[Transcribed page contents]
::::::

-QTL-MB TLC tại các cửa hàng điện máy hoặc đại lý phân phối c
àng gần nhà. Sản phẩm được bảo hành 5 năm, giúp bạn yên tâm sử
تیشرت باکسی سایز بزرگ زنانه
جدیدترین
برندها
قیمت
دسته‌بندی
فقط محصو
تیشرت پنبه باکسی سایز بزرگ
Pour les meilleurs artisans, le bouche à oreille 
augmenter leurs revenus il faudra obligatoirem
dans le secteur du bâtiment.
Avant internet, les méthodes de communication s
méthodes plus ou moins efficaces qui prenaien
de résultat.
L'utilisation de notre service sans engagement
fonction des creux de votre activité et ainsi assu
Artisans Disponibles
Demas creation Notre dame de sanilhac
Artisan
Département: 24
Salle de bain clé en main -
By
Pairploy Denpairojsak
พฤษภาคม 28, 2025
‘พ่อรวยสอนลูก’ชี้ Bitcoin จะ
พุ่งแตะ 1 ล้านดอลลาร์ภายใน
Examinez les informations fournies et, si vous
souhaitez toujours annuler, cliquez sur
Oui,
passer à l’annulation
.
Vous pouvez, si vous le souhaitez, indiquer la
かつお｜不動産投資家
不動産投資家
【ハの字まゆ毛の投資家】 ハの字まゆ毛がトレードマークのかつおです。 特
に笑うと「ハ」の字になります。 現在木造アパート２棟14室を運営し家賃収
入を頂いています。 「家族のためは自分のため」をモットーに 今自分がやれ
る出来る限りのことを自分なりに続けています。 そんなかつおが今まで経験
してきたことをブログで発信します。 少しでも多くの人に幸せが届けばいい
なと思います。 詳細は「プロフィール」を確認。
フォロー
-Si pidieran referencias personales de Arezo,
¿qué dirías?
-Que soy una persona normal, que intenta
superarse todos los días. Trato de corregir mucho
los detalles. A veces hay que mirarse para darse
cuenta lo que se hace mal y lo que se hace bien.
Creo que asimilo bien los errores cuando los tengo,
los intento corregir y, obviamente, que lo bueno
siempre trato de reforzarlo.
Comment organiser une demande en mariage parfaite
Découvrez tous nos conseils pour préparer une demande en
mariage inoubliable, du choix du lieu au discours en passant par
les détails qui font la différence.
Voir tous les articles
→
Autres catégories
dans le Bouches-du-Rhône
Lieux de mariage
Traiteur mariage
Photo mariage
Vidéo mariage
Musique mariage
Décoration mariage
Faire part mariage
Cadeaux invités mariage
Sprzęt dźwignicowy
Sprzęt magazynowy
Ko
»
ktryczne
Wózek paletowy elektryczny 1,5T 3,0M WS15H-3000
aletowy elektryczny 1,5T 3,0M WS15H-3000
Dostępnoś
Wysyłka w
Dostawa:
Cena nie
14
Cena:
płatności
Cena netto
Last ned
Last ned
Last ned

::::::

#### Written task:
Each line of the data must be returned exactly.

#### Task response:
-QTL-MB TLC tại các cửa hàng điện máy hoặc đại lý phân phối c
àng gần nhà. Sản phẩm được bảo hành 5 năm, giúp bạn yên tâm sử
تیشرت باکسی سایز بزرگ زنانه
جدیدترین
برندها
قیمت
دسته‌بندی
فقط محصو
تیشرت پنبه باکسی سایز بزرگ
Pour les meilleurs artisans, le bouche à oreille 
augmenter leurs revenus il faudra obligatoirem
dans le secteur du bâtiment.
Avant internet, les méthodes de communication s
méthodes plus ou moins efficaces qui prenaien
de résultat.
L'utilisation de notre service sans engagement
fonction des creux de votre activité et ainsi assu
Artisans Disponibles
Demas creation Notre dame de sanilhac
Artisan
Département: 24
Salle de bain clé en main -
By
Pairploy Denpairojsak
พฤษภาคม 28, 2025
‘พ่อรวยสอนลูก’ชี้ Bitcoin จะ
พุ่งแตะ 1 ล้านดอลลาร์ภายใน
Examinez les informations fournies et, si vous
souhaitez toujours annuler, cliquez sur
Oui,
passer à l’annulation
.
Vous pouvez, si vous le souhaitez, indiquer la
かつお｜不動産投資家
不動産投資家
【ハの字まゆ毛の投資家】 ハの字まゆ毛がトレードマークのかつおです。 特
に笑うと「ハ」の字になります。 現在木造アパート２棟14室を運営し家賃収
入を頂いています。 「家族のためは自分のため」をモットーに 今自分がやれ
る出来る限りのことを自分なりに続けています。 そんなかつおが今まで経験
してきたことをブログで発信します。 少しでも多くの人に幸せが届けばいい
なと思います。 詳細は「プロフィール」を確認。
フォロー
-Si pidieran referencias personales de Arezo,
¿qué dirías?
-Que soy una persona normal, que intenta
superarse todos los días. Trato de corregir mucho
los detalles. A veces hay que mirarse para darse
cuenta lo que se hace mal y lo que se hace bien.
Creo que asimilo bien los errores cuando los tengo,
los intento corregir y, obviamente, que lo bueno
siempre trato de reforzarlo.
Comment organiser une demande en mariage parfaite
Découvrez tous nos conseils pour préparer une demande en
mariage inoubliable, du choix du lieu au discours en passant par
les détails qui font la différence.
Voir tous les articles
→
Autres catégories
dans le Bouches-du-Rhône
Lieux de mariage
Traiteur mariage
Photo mariage
Vidéo mariage
Musique mariage
Décoration mariage
Faire part mariage
Cadeaux invités mariage
Sprzęt dźwignicowy
Sprzęt magazynowy
Ko
»
ktryczne
Wózek paletowy elektryczny 1,5T 3,0M WS15H-3000
aletowy elektryczny 1,5T 3,0M WS15H-3000
Dostępnoś
Wysyłka w
Dostawa:
Cena nie
14
Cena:
płatności
Cena netto
Last ned
Last ned
Last ned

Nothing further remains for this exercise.